Renal junction tubules and cortical aggregate duct cells secrete potassium from the cell into the lumen, a process mediated by luminal potassium (ROMK) channels and inhibited by intracellular magnesium. Hypomagnesemia causes a decrease in intracellular magnesium concentration, thereby reducing the inhibitory effect on potassium ion outflow. Given the very high intracellular potassium concentration, this change will prompt potassium to be secreted from the cell into the lumen of the tube, thereby increasing potassium loss in the urine. In this setting, potassium supplementation therapy is relatively difficult to correct hypokalemia, so magnesium deficiency needs to be corrected.
Third, oral magnesium salts can alleviate the patient's condition, for severe hypomagnesemia or inability to tolerate oral magnesium salts, intravenous or intramuscular magnesium sulfate can be administered
1. Oral administration
Magnesium salts can be used when hypomagnesemia is symptomatic or when blood magnesium concentrations persist < 1.25 mg/dL (<0.50 mmol/L). Patients with alcoholism generally receive empiric treatment. In these patients, magnesium deficiency may be about 12 to 24 mg/kg.
If renal function is normal, twice the estimated magnesium deficiency should be given, as about 50% of the supplemented magnesium is excreted in the urine. Oral magnesium salts (eg, magnesium gluconate 500 to 1000 mg po tid) for three to four days. Oral magnesium supplementation is generally difficult to tolerate and often leads to diarrhea.

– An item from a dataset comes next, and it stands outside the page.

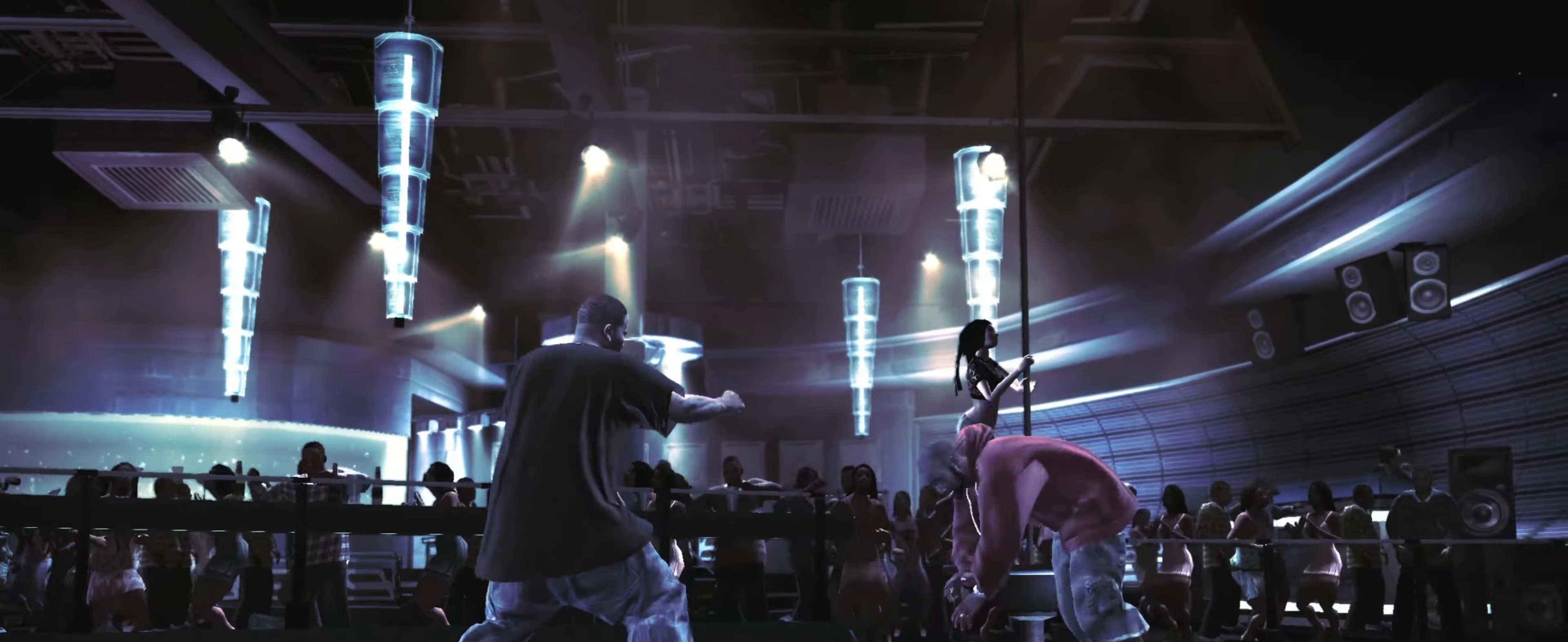
{"buttons": ["L1"], "left_stick": "center", "right_stick": "center", "events": [[84, "L1", "down"], [134, "L2", "down"], [134, "left_stick", "center"], [300, "L1", "up"], [300, "L2", "up"], [484, "L1", "down"]]}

2. Parenteral administration
Patients with severe illness, symptomatic, and difficult to tolerate oral magnesium supplementation require parenteral administration. Sometimes a single injection is given to alcoholics who cannot continue oral therapy. If magnesium supplementation through the parenteral route is necessary, it can be injected intravenously in 10% magnesium sulfate (MgSO4) solution (1 g/10 mL) or intramuscularly with 50% solution (1 g/2 mL). Blood magnesium should be measured frequently during magnesium supplementation, particularly through the parenteral route or if the patient has renal insufficiency. In these patients, treatment continues until the blood magnesium returns to normal.
Conclusion: Gastrointestinal secretions contain part of magnesium. Not much is necessarily lost, but a pronounced dietary deficiency can lead to progressive magnesium loss. Magnesium loss in the upper and lower gastrointestinal tracts can induce hypomagnesemia. Common conditions that may cause hypomagnesemia include acute and chronic diarrhea, malabsorption, and steatic diarrhea and small bowel bypass surgery. Acute pancreatitis may also cause hypomagnesemia.